Queries the infinity value associated with the heap. Returns undef if there is none. The default infinity is implied by the chosen order relation.

$old_infinity = $heap->user_data($new_infinity)

Associates a new infinity with the heap. Returns the old value.

$key_index = $heap->key_index

Returns the index of the key for array reference based heaps. Doesn't exist for the other heap types.

$key_name = $heap->key_name

Returns the name of the key key for hash reference based heaps. Doesn't exist for the other heap types.

$key_name = $heap->key_method

Returns the name of the method to fetch the key from an object.
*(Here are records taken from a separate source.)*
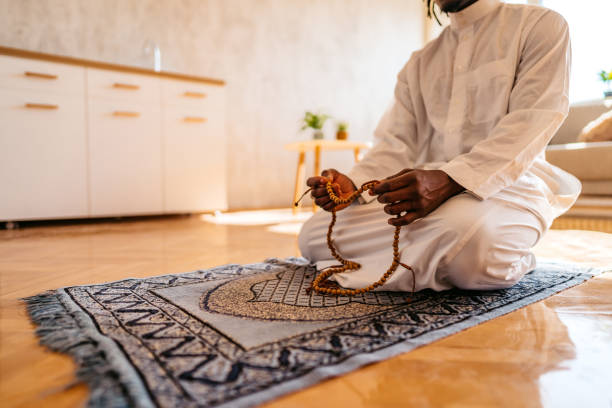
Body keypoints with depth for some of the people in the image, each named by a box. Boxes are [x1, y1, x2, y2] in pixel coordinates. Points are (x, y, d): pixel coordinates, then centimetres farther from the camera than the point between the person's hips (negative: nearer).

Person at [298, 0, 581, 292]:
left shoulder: (540, 26, 5)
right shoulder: (420, 63, 20)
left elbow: (528, 126, -11)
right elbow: (396, 144, 10)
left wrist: (448, 181, -27)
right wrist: (353, 185, -11)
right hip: (427, 184, 6)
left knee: (466, 235, -41)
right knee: (312, 235, -8)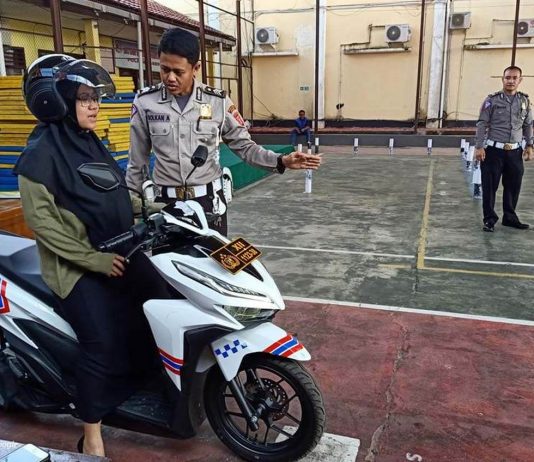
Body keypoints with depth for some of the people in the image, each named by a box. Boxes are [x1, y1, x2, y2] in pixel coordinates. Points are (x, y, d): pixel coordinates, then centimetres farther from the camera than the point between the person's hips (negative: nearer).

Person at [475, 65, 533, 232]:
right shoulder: (492, 100, -3)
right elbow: (482, 124, -4)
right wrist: (479, 147, -10)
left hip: (515, 151, 4)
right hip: (494, 150, -4)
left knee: (513, 186, 9)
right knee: (490, 186, -1)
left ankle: (510, 217, 24)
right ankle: (490, 219, 10)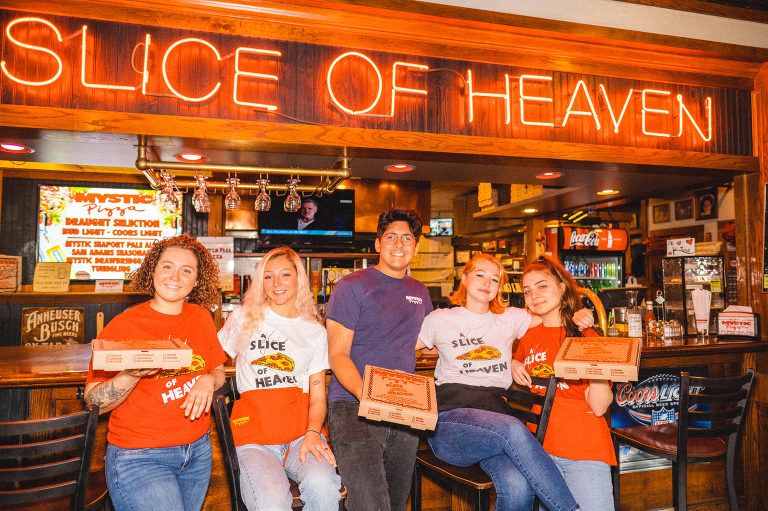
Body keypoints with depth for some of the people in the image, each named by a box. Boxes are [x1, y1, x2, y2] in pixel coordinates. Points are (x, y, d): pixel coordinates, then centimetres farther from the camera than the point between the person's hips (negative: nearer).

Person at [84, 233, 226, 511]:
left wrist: (209, 380, -9)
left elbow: (218, 370, 13)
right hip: (139, 457, -4)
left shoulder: (201, 317, 3)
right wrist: (131, 375, -27)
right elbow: (94, 401, -9)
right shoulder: (123, 325, -9)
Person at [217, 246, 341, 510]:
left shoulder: (315, 331, 13)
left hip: (302, 432, 2)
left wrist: (313, 433, -8)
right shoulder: (244, 318, 10)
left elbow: (318, 397, 11)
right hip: (253, 438, -1)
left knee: (321, 485, -30)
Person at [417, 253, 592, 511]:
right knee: (514, 430, -35)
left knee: (518, 486, -32)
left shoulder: (511, 318, 20)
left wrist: (578, 316, 5)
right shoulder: (441, 320, 13)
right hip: (450, 418, -2)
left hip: (495, 416, 3)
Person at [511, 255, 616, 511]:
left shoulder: (586, 336, -2)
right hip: (539, 446, 3)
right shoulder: (529, 336, 10)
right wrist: (513, 365, 8)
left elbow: (599, 407, -9)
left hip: (586, 449, -3)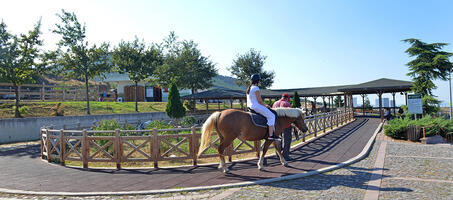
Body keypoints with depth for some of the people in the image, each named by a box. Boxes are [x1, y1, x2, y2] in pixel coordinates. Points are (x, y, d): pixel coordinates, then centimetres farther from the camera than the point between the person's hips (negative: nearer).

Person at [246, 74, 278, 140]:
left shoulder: (249, 88, 16)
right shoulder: (256, 88, -14)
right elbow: (259, 100, -16)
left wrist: (264, 105, 19)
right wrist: (265, 106, 1)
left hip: (250, 107, 11)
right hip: (256, 107, -11)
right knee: (271, 116, -8)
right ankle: (271, 135, -14)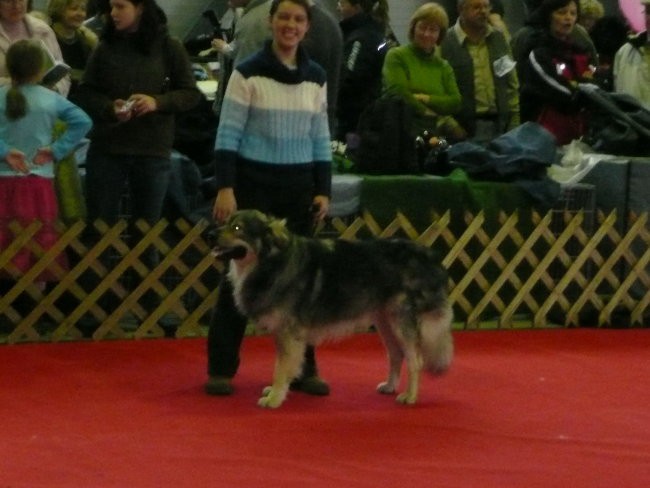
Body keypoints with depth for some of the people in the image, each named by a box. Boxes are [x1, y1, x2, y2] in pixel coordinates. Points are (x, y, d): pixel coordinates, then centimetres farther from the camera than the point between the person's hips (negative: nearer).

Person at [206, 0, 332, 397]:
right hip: (254, 182, -4)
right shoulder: (248, 73, -6)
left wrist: (323, 190, 5)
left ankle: (302, 368, 14)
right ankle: (221, 369, 6)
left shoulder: (317, 77, 7)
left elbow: (321, 139, 11)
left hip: (299, 186, 4)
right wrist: (225, 188, -15)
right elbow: (228, 135, -8)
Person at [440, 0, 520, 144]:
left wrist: (514, 120, 9)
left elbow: (512, 83, 16)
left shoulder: (499, 38, 13)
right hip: (465, 127, -4)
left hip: (500, 124, 4)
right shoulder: (447, 43, -4)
Only exists for Method and Object based heaps.

$key_function = $heap->key_function

Returns the code reference of the function to fetch the key from an element. Only exists for "Function" and "Any" heaps.

SEE ALSO

Heap, Heap::Priority

AUTHOR

Ton Hospel, <Heap::Simple@home.lunix>

Parts are based on code by Joseph N. Hall (http://www.perlfaq.com/faqs/id/196)

COPYRIGHT AND LICENSE

Copyright 2003 by Ton Hospel

This library is free software; you can redistribute it and/or modify it under the same terms as Perl itself.